Prime Cuts: Kings and Kingdoms, Do It Again
Overall Grade: 4/5
One listen to Travis Cottrell's "The Reason" reveals that this veteran worship leader is not here just to sell his songs. Unlike many of his peers, Cottrell is not obsessive to recruit songs that only bear his own name on the writer's credit. He has no problem putting his own compositions side by side with Elevation Worship's "Do it Again" or Hillsong Worship's "What a Beautiful Name." Rather, Cottrell's goal is more lofty: he is here to provide a wholistic worship experience that is reverently directed to God and warmly thoughtful of his fellow worshippers.
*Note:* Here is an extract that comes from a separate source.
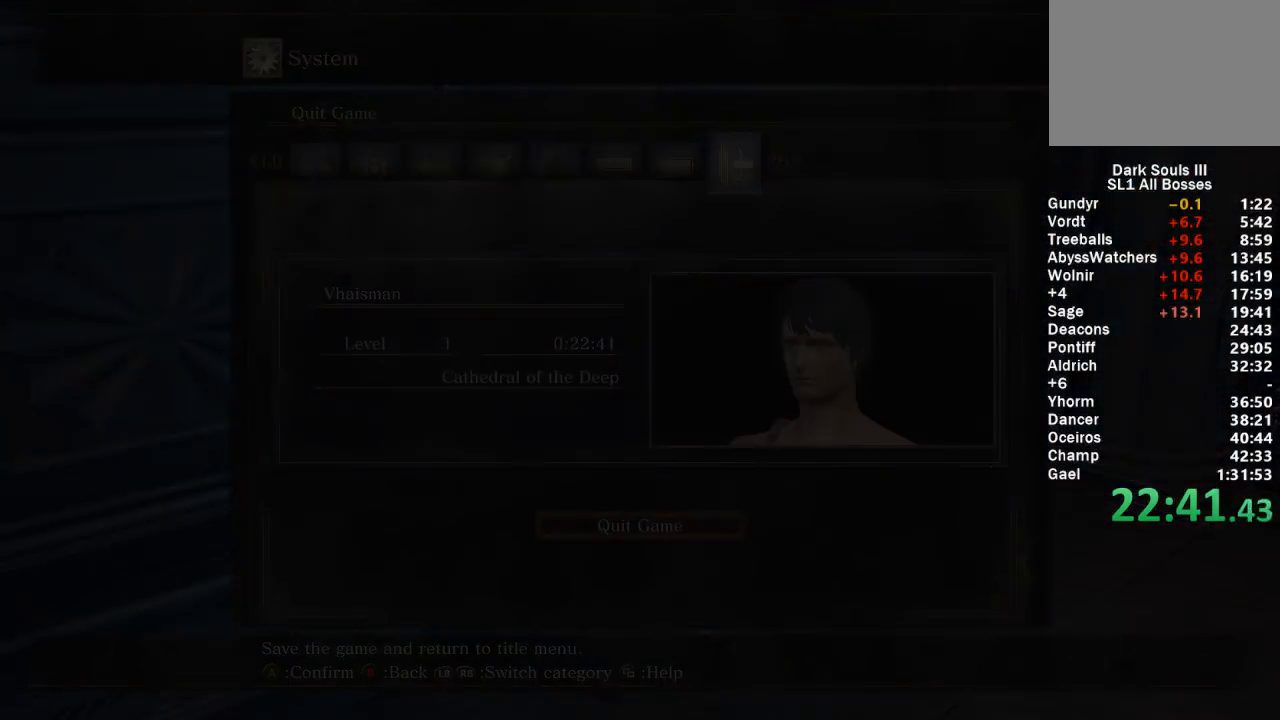
{"buttons": [], "left_stick": "center", "right_stick": "center", "button_events": []}
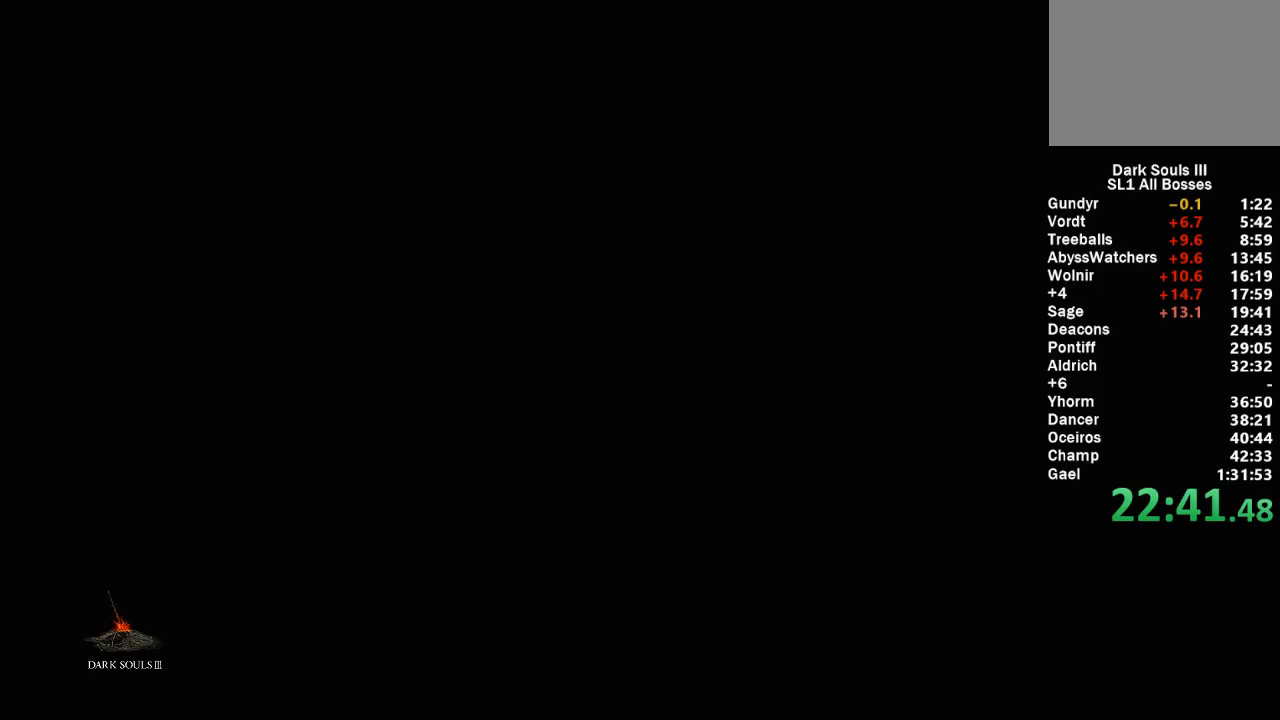
{"buttons": [], "left_stick": "center", "right_stick": "center", "button_events": []}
Evidence of his sensitivity to his congregation is revealed in the interweaving of verses of hymns into his own compositions. In so doing, Cottrell provides a way for his congregation to ease into his new songs with less xenophobia. This also connects the dots between the church past, present and future.
For the last eighteen years Cottrell has served as worship leader at Beth Moore's Living Proof Live conferences. Moreover, he has had been singing with some of CCM and country music's biggest names, including Max Lucado, Alan Jackson, Amy Grant, and Garth Brooks. In addition to his work for others, Cottrell has amassed a successful solo career, releasing numerous albums, including The Deep, Unashamed Love, Alive Forever, Found, Ring the Bells, When the Stars Burn Down, and the Dove Award-winning Jesus Saves Live.
The album's apogee actually comes two thirds through the album. "Kings and Kingdoms" has all the hallmarks of a classic in the vein of Darlene Zschech's "Shout to the Lord" or Bethel Music's "Lion and the Lamb." Lofty in the song's execution, God-exalting in the lyrical focus, and majestic in its use of a choir to rend the choruses, "Kings and Kingdoms" is simply superb. Cottrell pours out his heart on the title cut "The Reason" where he lays down his raison d'être for being a worship leader. The utilisation of strings and Cottrell's soothing tenor on "Abide with Me" are ministries to the heart.
Being a champion of blended worship, one can hear hymnic echoes on the thumping "Thousand Tongues" and "No Other Fount." Less effective is "We Lift Our Eyes," which borrows words from the hymn "Turn Your Eyes Upon Jesus." Not only has this hymn being the influence of countless modern worship songs, but Cottrell's new composition pales drastically compared to the original hymn.
Cottrell's piano version of Elevation Worship's "Do it Again" is actually stunning. And by tagging Michael W. Smith's "Agnus Dei" to Hillsong's "What a Beautiful Name," Cottrell adds a whole different worship dimension to this Grammy winning song. Overall, the utility of this album is not in its individual songs. Rather, it is to be listened and experienced as a whole --- it is an experience that embraces both the new and the old.